PITTSBURGH (KDKA) – It's been said that too much medicine creates strains of drug-resistant bacteria.

However, it's not just a problem for people. It's a problem for pets, too.

"The associate director for the Centers for Disease Control has come out and done an interview and said 'We're pretty much past that problem of worrying about resistance. We are there.' We have bugs that we have no treatments for," Dr. Mike Hutchinson, of Animal General, said.

It's not just doctors who are faced with the problem of antibiotic-resistant bacteria.

"They keep multiplying, and they keep changing and mutating until eventually, they develop resistance and that's the problem," Dr. Hutchinson said.

Dr. Hutchinson said much of the problem comes from people who insist on medication as soon as they don't feel well.

"Everybody wants an antibiotic when they are sick. They think it is that magic pill that is going to make them better, so they put pressure on their doctor -- you know, 'Can't I get an antibiotic?' And a lot of times they get dispensed and maybe it's not necessary," Dr. Hutchinson said.

It is not limited to humans either.

Dr. Hutchinson deals with it every day when people bring sick animals for treatment.

"I'll have that same exact conversation with an owner and their pet. They don't want to wait a couple days for that pet, because they look at it as if that pet is suffering. They are not thinking about the antibiotics or the antibiotic resistance. What if that problem is a virus and it's not a bacteria? Antibiotics do nothing for the virus," Dr. Hutchinson said.
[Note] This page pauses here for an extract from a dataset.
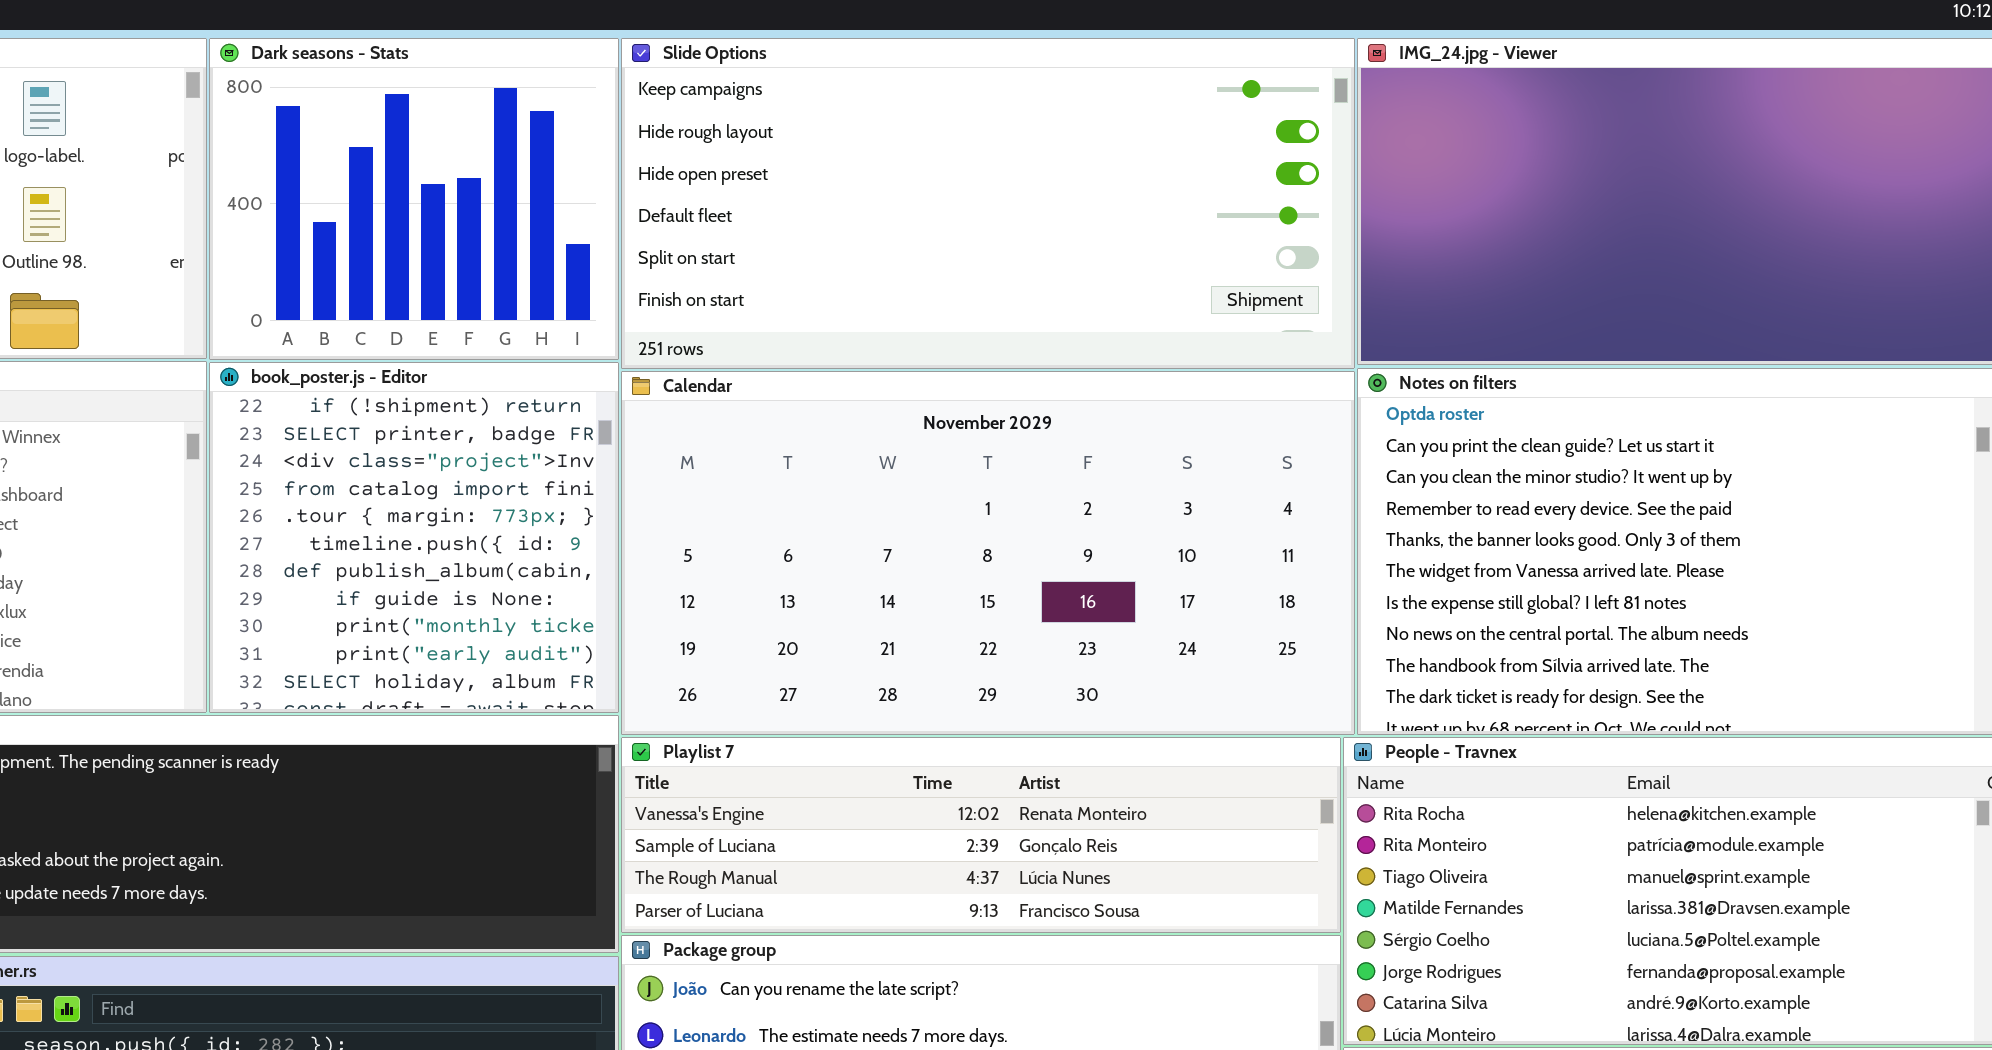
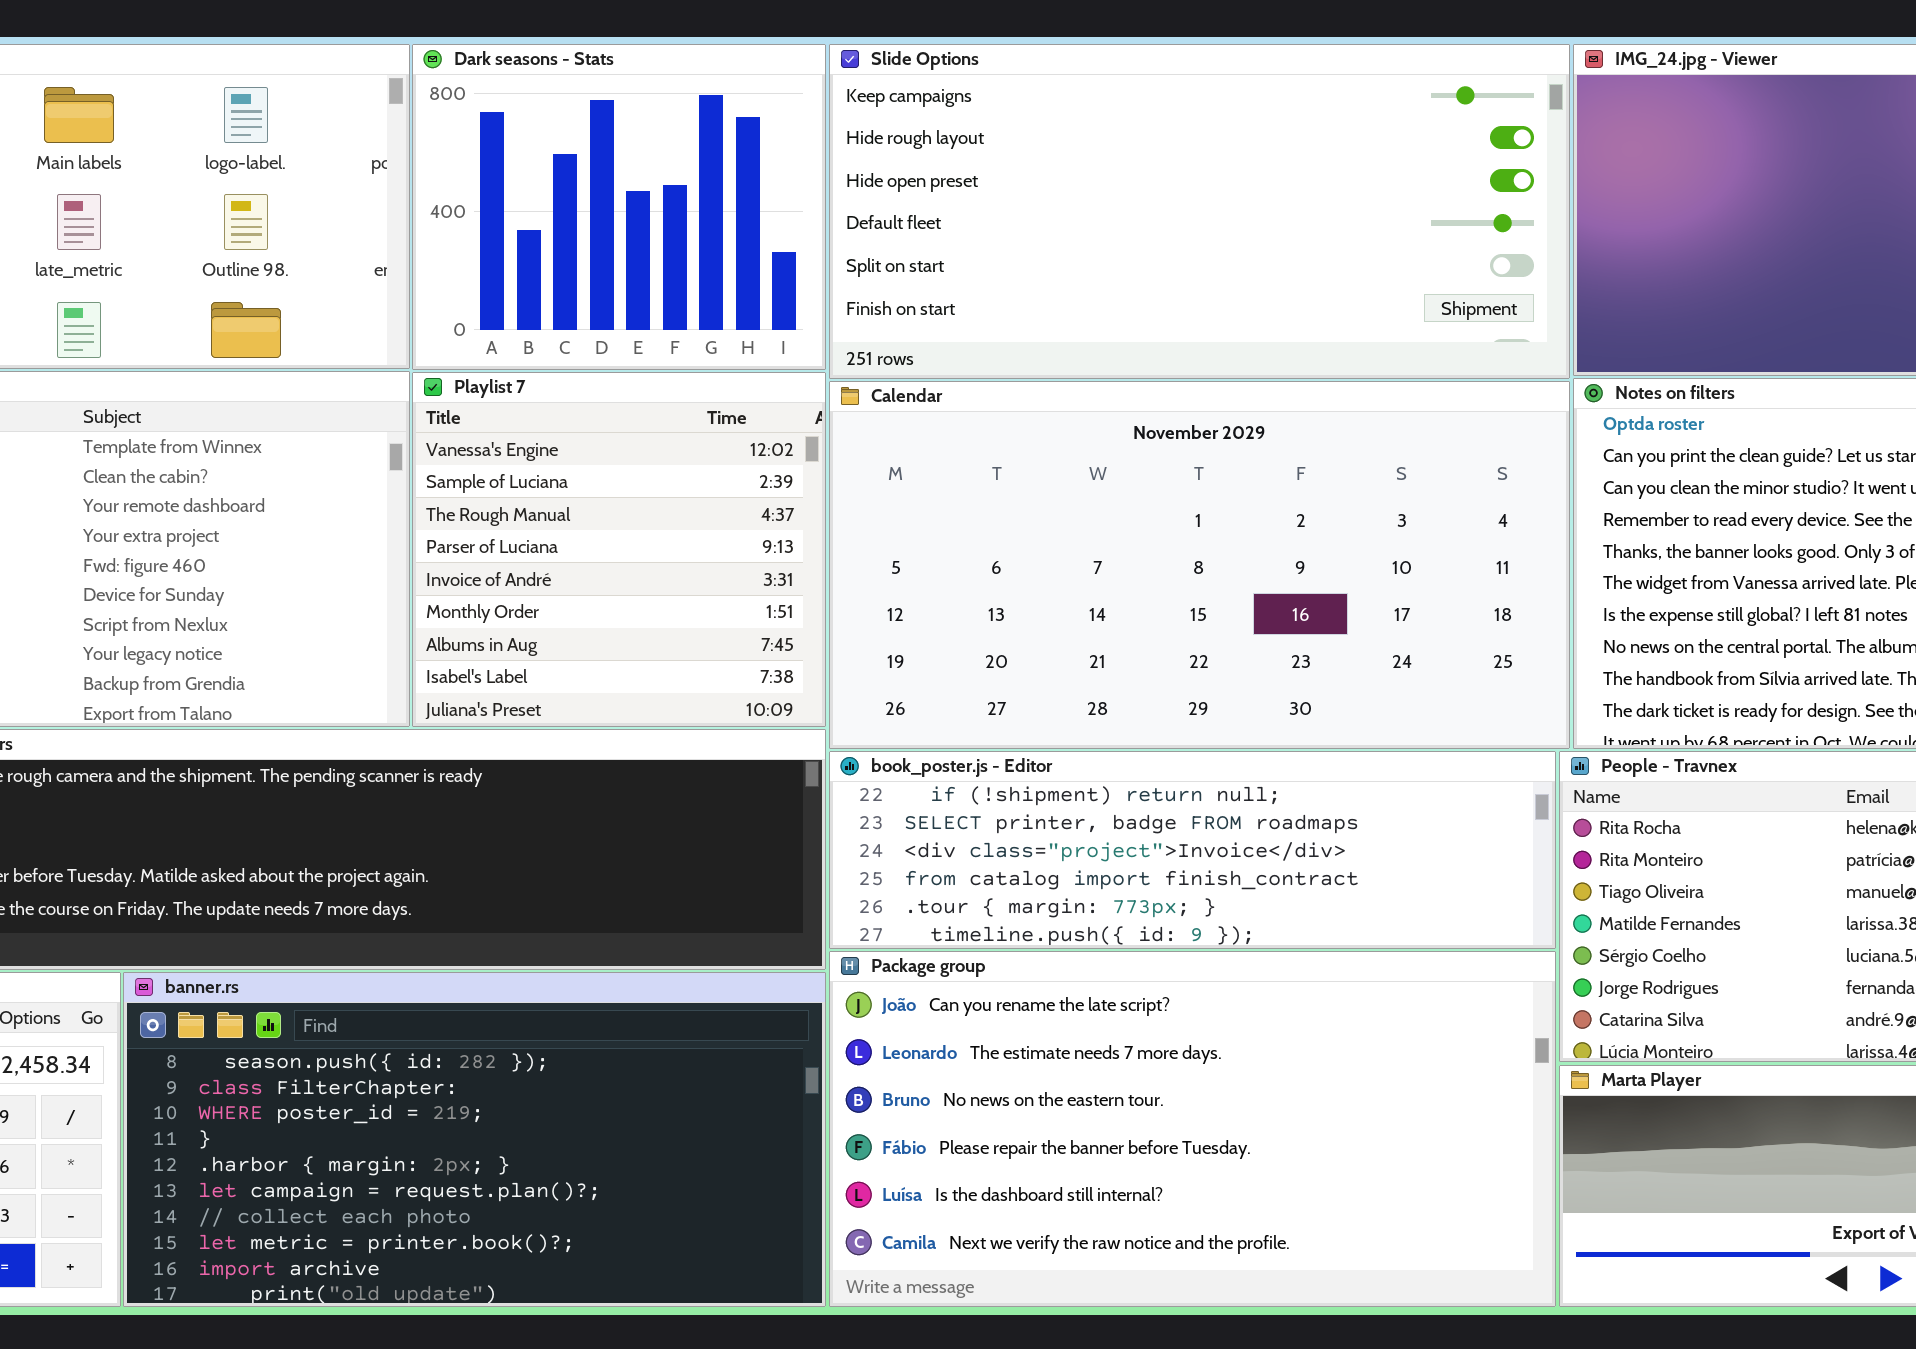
book_poster.js - Editor: [209,362,619,713] -> [829,751,1556,949], moved, resized
Playlist 7: [621,737,1341,933] -> [412,372,826,727], moved, resized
So what do you do when the medicine that is supposed to cure bacteria problems no longer works?

Hutchinson said researchers are going back to the early 1900s and the days before penicillin. They are looking at phages, viruses that attack and kill bacteria in the body.

The problem is they were doing a lot of research on it back in that day and it was mostly in Russian. The western civilization didn't pick it up because we had penicillin now and that was working and it was saving millions of people that before we weren't able to treat.

At that point the research all but stopped. Now, they are starting the research again and it looks very promising.